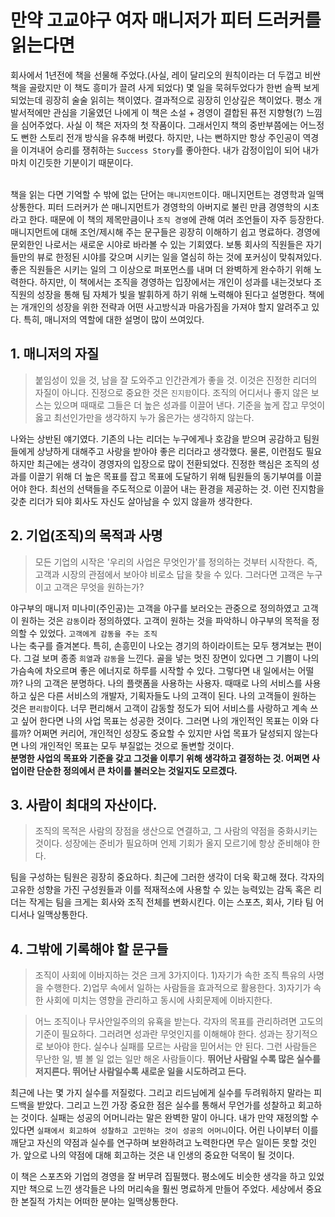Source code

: # 만약 고교야구 여자 매니저가 피터 드러커를 읽는다면

회사에서 1년전에 책을 선물해 주었다.(사실, 레이 달리오의 원칙이라는 더 두껍고 비싼 책을 골랐지만 이 책도 흥미가 끌려 사게 되었다) 몇 일을 묵혀두었다가 한번 슬쩍 보게 되었는데 굉장히 술술 읽히는 책이였다. 
결과적으로 굉장히 인상깊은 책이었다. 평소 개발서적에만 관심을 기울였던 나에게 이 책은 소설 + 경영이 결합된 퓨전 지향형(?) 느낌을 심어주었다. 사실 이 책은 저자의 첫 작품이다. 그래서인지 책의 중반부쯤에는 어느정도 뻔한 스토리 전개 방식을 유추해 버렸다. 하지만, 나는 뻔하지만 항상 주인공이 역경을 이겨내어 승리를 쟁취하는 `Success Story`를 좋아한다. 내가 감정이입이 되어 내가 마치 이긴듯한 기분이기 때문이다.<br><br>

책을 읽는 다면 기억할 수 밖에 없는 단어는 `매니지먼트`이다. 매니지먼트는 경영학과 일맥 상통한다. 피터 드러커가 쓴 매니지먼트가 경영학의 아버지로 불린 만큼 경영학의 시초라고 한다. 때문에 이 책의 제목만큼이나 `조직 경영`에 관해 여러 조언들이 자주 등장한다.<br>
매니지먼트에 대해 조언/제시해 주는 문구들은 굉장히 이해하기 쉽고 명료하다. 경영에 문외한인 나로서는 새로운 시야로 바라볼 수 있는 기회였다. 보통 회사의 직원들은 자기들만의 뷰로 한정된 시야를 갖으며 시키는 일을 열심히 하는 것에 포커싱이 맞춰져있다. 좋은 직원들은 시키는 일의 그 이상으로 퍼포먼스를 내며 더 완벽하게 완수하기 위해 노력한다. 하지만, 이 책에서는 조직을 경영하는 입장에서는 개인이 성과를 내는것보다 조직원의 성장을 통해 팀 자체가 빛을 발휘하게 하기 위해 노력해야 된다고 설명한다. 책에는 개개인의 성장을 위한 전략과 어떤 사고방식과 마음가짐을 가져야 할지 알려주고 있다. 특히, 매니저의 역할에 대한 설명이 많이 쓰여있다.

## 1. 매니저의 자질
>붙임성이 있을 것, 남을 잘 도와주고 인간관계가 좋을 것. 이것은 진정한 리더의 자질이 아니다. 진정으로 중요한 것은 `진지함`이다. 조직의 어디서나 좋지 않은 보스는 있으며 때때로 그들은 더 높은 성과를 이끌어 낸다. 기준을 높게 잡고 무엇이 옳고 최선인가만을 생각하지 누가 옳은가는 생각하지 않는다.

나와는 상반된 얘기였다. 기존의 나는 리더는 누구에게나 호감을 받으며 공감하고 팀원들에게 상냥하게 대해주고 사랑을 받아야 좋은 리더라고 생각했다. 물론, 이런점도 필요하지만 최근에는 생각이 경영자의 입장으로 많이 전환되었다. 진정한 핵심은 조직의 성과를 이끌기 위해 더 높은 목표를 잡고 목표에 도달하기 위해 팀원들의 동기부여를 이끌어야 한다. 최선의 선택들을 주도적으로 이끌어 내는 환경을 제공하는 것. 이런 진지함을 갖춘 리더가 되야 회사도 자신도 살아남을 수 있지 않을까 생각한다.

## 2. 기업(조직)의 목적과 사명
>모든 기업의 시작은 '우리의 사업은 무엇인가'를 정의하는 것부터 시작한다. 즉, 고객과 시장의 관점에서 보아야 비로소 답을 찾을 수 있다. 그러다면 고객은 누구이고 고객은 무엇을 원하는가?

야구부의 매니저 미나미(주인공)는 고객을 야구를 보러오는 관중으로 정의하였고 고객이 원하는 것은 `감동`이라 정의하였다. 고객이 원하는 것을 파악하니 야구부의 목적을 정의할 수 있었다. `고객에게 감동을 주는 조직`<br>
나는 축구를 즐겨본다. 특히, 손흥민이 나오는 경기의 하이라이트는 모두 챙겨보는 편이다. 그걸 보며 종종 `희열`과 `감동`을 느낀다. 골을 넣는 멋진 장면이 있다면 그 기쁨이 나의 가슴속에 차오르며 좋은 에너지로 하루를 시작할 수 있다. 그렇다면 내 일에서는 어떨까? 나의 고객은 분명하다. 나의 플랫폼을 사용하는 사용자. 때때로 나의 서비스를 사용하고 싶은 다른 서비스의 개발자, 기획자들도 나의 고객이 된다. 나의 고객들이 원하는 것은 `편리함`이다. 너무 편리해서 고객이 감동할 정도가 되어 서비스를 사랑하고 계속 쓰고 싶어 한다면 나의 사업 목표는 성공한 것이다. 그러면 나의 개인적인 목표는 이와 다를까? 어쩌면 커리어, 개인적인 성장도 중요할 수 있지만 사업 목표가 달성되지 않는다면 나의 개인적인 목표는 모두 부질없는 것으로 돌변할 것이다.<br>
**분명한 사업의 목표와 기준을 갖고 그것을 이루기 위해 생각하고 결정하는 것. 어쩌면 사업이란 단순한 정의에서 큰 차이를 불러오는 것일지도 모르겠다.**

## 3. 사람이 최대의 자산이다.
>조직의 목적은 사람의 장점을 생산으로 연결하고, 그 사람의 약점을 중화시키는 것이다. 성장에는 준비가 필요하며 언제 기회가 올지 모르기에 항상 준비해야 한다.

팀을 구성하는 팀원은 굉장히 중요하다. 최근에 그러한 생각이 더욱 확고해 졌다. 각자의 고유한 성향을 가진 구성원들과 이를 적재적소에 사용할 수 있는 능력있는 감독 혹은 리더는 작게는 팀을 크게는 회사와 조직 전체를 변화시킨다. 이는 스포츠, 회사, 기타 팀 어디서나 일맥상통한다.

## 4. 그밖에 기록해야 할 문구들
>조직이 사회에 이바지하는 것은 크게 3가지이다. 
1)자기가 속한 조직 특유의 사명을 수행한다.
2)업무 속에서 일하는 사람들을 효과적으로 활용한다.
3)자기가 속한 사회에 미치는 영향을 관리하고 동시에 사회문제에 이바지한다.

>어느 조직이나 무사안일주의의 유횩을 받는다. 각자의 목표를 관리하려면 고도의 기준이 필요하다. 그러려면 성과란 무엇인지를 이해해야 한다. 성과는 장기적으로 보아야 한다. 실수나 실패를 모르는 사람을 믿어서는 안 된다. 그런 사람들은 무난한 일, 별 볼 일 없는 일만 해온 사람들이다. **뛰어난 사람일 수록 많은 실수를 저지른다. 뛰어난 사람일수록 새로운 일을 시도하려고 든다.**

최근에 나는 몇 가지 실수를 저질렀다. 그리고 리드님에게 실수를 두려워하지 말라는 피드백을 받았다. 그리고 느낀 가장 중요한 점은 실수를 통해서 무언가를 성찰하고 회고하는 것이다. 실패는 성공의 어머니라는 말은 완벽한 말이 아니다. 내가 만약 재정의할 수 있다면 `실패에서 회고하여 성찰하고 고민하는 것이 성공의 어머니`이다. 어린 나이부터 이를 깨닫고 자신의 약점과 실수를 연구하며 보완하려고 노력한다면 무슨 일이든 못할 것인가. 앞으로 나의 약점에 대해 회고하는 것은 내 인생의 중요한 덕목이 될 것이다.

이 책은 스포츠와 기업의 경영을 잘 버무려 집필했다. 평소에도 비슷한 생각을 하고 있었지만 책으로 느낀 생각들은 나의 머리속을 훨씬 명료하게 만들어 주었다. 세상에서 중요한 본질적 가치는 어떠한 분야는 일맥상통한다.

EXERCISE: Line count for the word "일맥상통한다": work out how many lines of the data above include it, and reply with that number alone.

FINISHED EXERCISE: 2